Bu kararın temyiz edilmesi üzerine dosya Danıştay 12. Dairesi'ne geldi. Daire tetkik hakimi de görüntülerin davacının rızasıyla çekilip çekilmediğinin önemli olmadığına dikkat çekerek, görüntülerin davacının iradesi dışında internet ortamında yayınlanarak aleniyet kazandığına dikkat çekti. Bu durumun sadece "sonuçlarını öngörmeyerek dikkatsiz ve özensiz bir hayat sürmek suretiyle hizmet dışında devlet memurunun itibar ve güven duygusunu sarsacak nitelikte davranışlarda bulunmak" suçunu oluşturduğuna dikkat çeken tetkik hakim, bu suçun cezasının da en fazla kınama olacağına işaret etti.

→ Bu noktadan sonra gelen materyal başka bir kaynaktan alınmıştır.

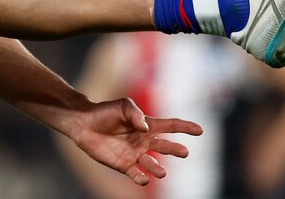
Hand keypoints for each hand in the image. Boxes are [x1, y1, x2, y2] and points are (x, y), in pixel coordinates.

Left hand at [71, 97, 202, 185]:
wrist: (84, 123)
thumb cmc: (104, 112)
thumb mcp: (122, 106)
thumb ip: (135, 113)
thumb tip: (145, 128)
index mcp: (147, 125)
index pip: (170, 126)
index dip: (185, 127)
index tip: (200, 130)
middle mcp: (144, 141)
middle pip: (165, 147)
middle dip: (176, 150)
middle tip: (185, 152)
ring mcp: (135, 154)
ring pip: (153, 164)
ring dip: (158, 169)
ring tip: (161, 171)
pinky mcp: (123, 165)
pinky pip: (137, 175)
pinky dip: (141, 178)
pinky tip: (143, 177)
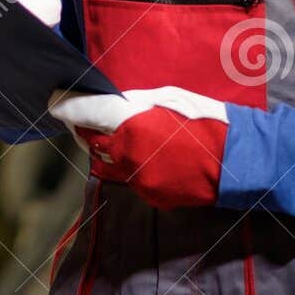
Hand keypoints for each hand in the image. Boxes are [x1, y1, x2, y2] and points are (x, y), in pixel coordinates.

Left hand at [47, 85, 229, 208]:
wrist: (240, 162)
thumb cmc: (207, 121)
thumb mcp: (170, 98)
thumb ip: (135, 102)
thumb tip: (114, 103)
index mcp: (130, 127)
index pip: (84, 115)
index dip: (66, 106)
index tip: (55, 100)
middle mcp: (127, 157)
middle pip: (90, 142)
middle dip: (87, 129)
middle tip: (87, 116)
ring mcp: (138, 180)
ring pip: (108, 163)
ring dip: (109, 149)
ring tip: (125, 134)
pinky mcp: (151, 196)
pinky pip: (130, 178)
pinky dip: (132, 166)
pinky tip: (150, 155)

Daire de oyçokluğuyla yerel idare mahkemesinin kararını yerinde buldu ve temyiz istemini reddetti. Kararda, herhangi bir gerekçe de belirtilmeden yerel mahkeme kararının dayandığı gerekçenin hukuka uygun olduğunun belirtilmesiyle yetinildi.
Danıştay bu kararı Daire Başkanı Çetin Zöngür'ün karşı oyuyla aldı. Başkan Zöngür şunları yazdı: "Dosyadaki mevcut bilgi ve belgelerin birlikte değerlendirilmesinden, davacının kendi rızasıyla kayıt altına alınan cinsel içerikli görüntüleri sabit ise de görüntülerin kayıt altına alındığı mekânın her ne kadar lojman binası olsa da davacının özel yaşamına ilişkin olması ve soruşturmaya konu görüntülerin davacının idaresi dışında internet ortamından yayınlanarak aleniyet kazandığının anlaşılması karşısında, davacının fiillerinin 'memurluk sıfatıyla bağdaşmayacak nitelik ve derecede yüz kızartıcı ve utanç verici hareket niteliğinde olduğu' sonucuna varılamaz." Başkan Zöngür, bu gerekçeyle çoğunluk kararına katılmadığını bildirdi. Mağdur kadın bu karar üzerine son umut olarak karar düzeltme talebiyle Danıştay'a başvurdu.